After existing in partition for the past 60 years, these countries think war remains the solution to issues brought about mainly by extremist groups. Instead, innocent millions have lost their lives in the crossfire and daily chaotic insurgencies.
Jesus sacrificed his life because he loved us all and wanted to save the world. He wanted us to learn about forgiveness, love, and respect. Yet, more than two millennia since Jesus' crucifixion, we continue to mistrust, kill, steal, and take revenge. We hurt and destroy lives, property, and the environment. Will we ever learn?
The news about Pakistan and the heartbreaking realities in the US and around the world constantly challenge my spiritual life. I always think of the children and youth. Daily I ask forgiveness not only from God but from the children who inherit current and future living conditions.
On the weekends, I occasionally drive to Atlanta to see my sister Samreen, her husband, Ray, and my five-year-old nephew, Jeremiah. These visits always renew my energy. Although I enjoy serving our retired Global Ministries missionaries, deaconesses, church and community workers, and local-area residents, I truly like spending time with my nephew and my friends' children. Children are such a blessing from God!
Jeremiah is blessed to be attending public school and getting bus service. I remember putting him on his first bus trip to school and how the driver and the other children welcomed him as the newest and youngest kid. They continue to look after him. Even traffic stopped to ensure his safety while boarding and exiting.

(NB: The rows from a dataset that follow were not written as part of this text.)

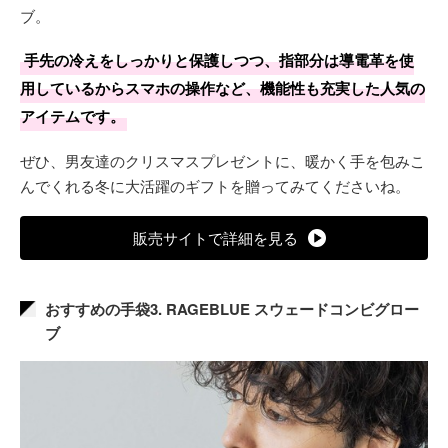
ブ。
手先の冷えをしっかりと保護しつつ、指部分は導電革を使
用しているからスマホの操作など、機能性も充実した人気の
アイテムです。
ぜひ、男友達のクリスマスプレゼントに、暖かく手を包みこ
んでくれる冬に大活躍のギフトを贈ってみてくださいね。
販売サイトで詳細を見る
おすすめの手袋3. RAGEBLUE スウェードコンビグロー
ブ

In other countries, this is not the case. Children travel at great risk to school, that is, if it is available at all. In the last two years, more than 200 schools (121 of them girls' schools) in northwest Pakistan have been destroyed either by war or deliberately by the Taliban. Now 60,000 students are without education. Whether in Africa, Latin America or Asia, each year that a girl gains education, her family, health, and living conditions improve tenfold. Teaching a woman increases a nation's wealth!
The crisis in Gaza, Iraq, Afghanistan, Sri Lanka, Sudan, and the Democratic Republic of Congo impacts the daily lives of innocent women, children, and youth. Families are torn apart. Economies fail. Survival instincts take over. It is truly a challenge to find peace in the midst of war and violence.
But there is hope. Christian and Muslim women of Liberia unified to end their civil war by focusing on their children's and youth's present and future. In the current documentary "Pray the Devil Back to Hell," we see women take courageous action with support from international and women's support groups. When women of faith act together, change is imminent!
May this Lent help us to live fully with love, to sacrifice our wants, and to forgive those who have trespassed, so that we may be forgiven our transgressions.
In April 2005, Nazgul William was commissioned as the first Pakistani deaconess in The UnitedMethodistChurch. Born and raised in Lahore, Ms. William earned her BA in History from the University of Punjab. She also has an AS in Business Administration from Georgia Perimeter College in Atlanta, and a BA in International Studies from Marymount Manhattan College in New York. She currently serves as an executive assistant/resident trust of the Women's Division-owned retirement home, Brooks-Howell in Asheville, North Carolina. An active member at large with NADAM, Naz is also UMW spiritual growth coordinator of Biltmore UMC and UMW member-at-large of the Asheville District.